Weiher in Dornheim lief über
Zur selben Zeit überflutete der Hirtenbach vor Nenzenheim bereits die Wiesen. Zwischen Nenzenheim und Dornheim staute sich das Wasser an der Straße und bildete Seen. Nach Durchlässen schoss das Wasser dann talabwärts Richtung Breitbach. Etliche Felder waren überflutet. In Dornheim lief der Weiher beim Feuerwehrhaus über. Die Freiwillige Feuerwehr Dornheim, unterstützt von ihren Kollegen aus Nenzenheim, pumpte das Wasser mit vereinten Kräften ab, damit das Dorf nicht überflutet wurde.
Castell: Gründleinsbach floss auf B 286
Die Durchfahrt durch Castell war zeitweise wegen Überflutung gesperrt. Die Feuerwehr leitete den Verkehr um. Innerhalb kürzester Zeit trat der Gründleinsbach über die Ufer und nutzte die Bundesstraße 286 als neues Bachbett. Zudem verwandelte die Bibart den Talbereich zwischen Birklingen, Ziegenbach und Enzlar in eine Seenlandschaft.
Spezialfahrzeug im Einsatz
Auch die Feuerwehr Volkach war zur Unterstützung der lokalen Feuerwehren die komplette Nacht über mit dem Spezialfahrzeug für Hochwasser und Starkregen erst in Dornheim und dann in Wiesentheid im Einsatz, teilte deren Pressesprecher Moritz Hornung mit. Bei dem Katastrophenschutzfahrzeug handelt es sich um einen Versorgungs-Lastkraftwagen, beladen mit Spezialausrüstung. Er verfügt über 18 Pumpen mit einer Gesamtpumpleistung von rund 35 000 Liter pro Minute und wurde vom Freistaat Bayern in Volkach stationiert.
Die Gemeinde Wiesentheid rief dazu auf, Gegenstände in den Gärten zu sichern, damit diese nicht in die Durchlässe geschwemmt werden könne. Die Starkregenfälle der vergangenen Nacht hätten dazu geführt, dass die Vorfluter die großen Wassermassen teilweise nicht mehr aufnehmen können.
Dank der Landrätin für die Einsatzkräfte
Am Freitag bedankte sich Landrätin Tamara Bischof bei der gesamten Blaulichtfamilie und den Bauhöfen für deren unermüdliche Arbeit: „Unsere Feuerwehren, das THW und unsere Bauhöfe leisten Großartiges im Kampf gegen die Wassermassen.“ Sie könne sich kaum erinnern, dass es in einem Sommer schon einmal so viele Einsätze wegen Starkregen gab, heißt es in der Pressemitteilung des Landratsamtes.

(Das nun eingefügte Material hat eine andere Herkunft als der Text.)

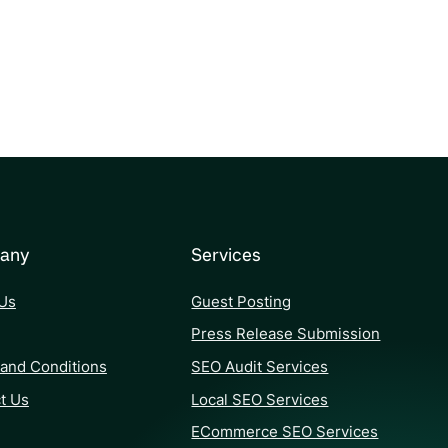
any
Services
Us
Guest Posting
Press Release Submission
and Conditions
SEO Audit Services
t Us
Local SEO Services
ECommerce SEO Services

Auch der Kreisbauhof sei selbstverständlich vor Ort, kümmere sich um die Kreisstraßen, stehe aber auch den Gemeinden zur Seite mit Mitarbeitern und Maschinen. Ebenfalls in Bereitschaft gesetzt wurden die Hausmeister der Landkreisschulen und am Kreisbauhof werden zudem Sandsäcke befüllt.
Hinweis zur Überschwemmungswarnung
Auf der offiziellen Seite des Hochwassernachrichtendienstes war für für den Landkreis Kitzingen am Freitagabend keine Hochwasserwarnung ausgesprochen. Dennoch warnte das Landratsamt insbesondere an den Gewässern mit dem Einzugsgebiet Steigerwald vor starken Überschwemmungen, die noch höher liegen können als beim Hochwasser 2013.
Gemeinden am Main, die am Hochwassernachrichtendienst teilnehmen, müssten sich auf das Erreichen der Meldestufe 1 am Sonntag oder Montag einstellen. Die Aufforderung des Landratsamtes lautet: "Bitte informieren Sie sich über die Pegel auf der Internetseite hnd.bayern.de."
Katastrophenfall im Landkreis Neustadt/Aisch-Bad Windsheim
Im Landkreis Neustadt/Aisch-Bad Windsheim wurde um 16 Uhr der Katstrophenfall ausgerufen. Der Unterricht an den Schulen war bereits am Vormittag eingestellt worden und eine Notbetreuung eingerichtet.
Im Nachbarlandkreis kam es vereinzelt zu Erdabrutschen und entwurzelten Bäumen. Das Hochwasser bedrohte auch Firmengelände, auf denen teilweise Gefahrenstoffe gelagert werden, teilte das dortige Landratsamt mit. Personen wurden in ihren Fahrzeugen in Unterführungen vom Wasser eingeschlossen und mussten geborgen werden.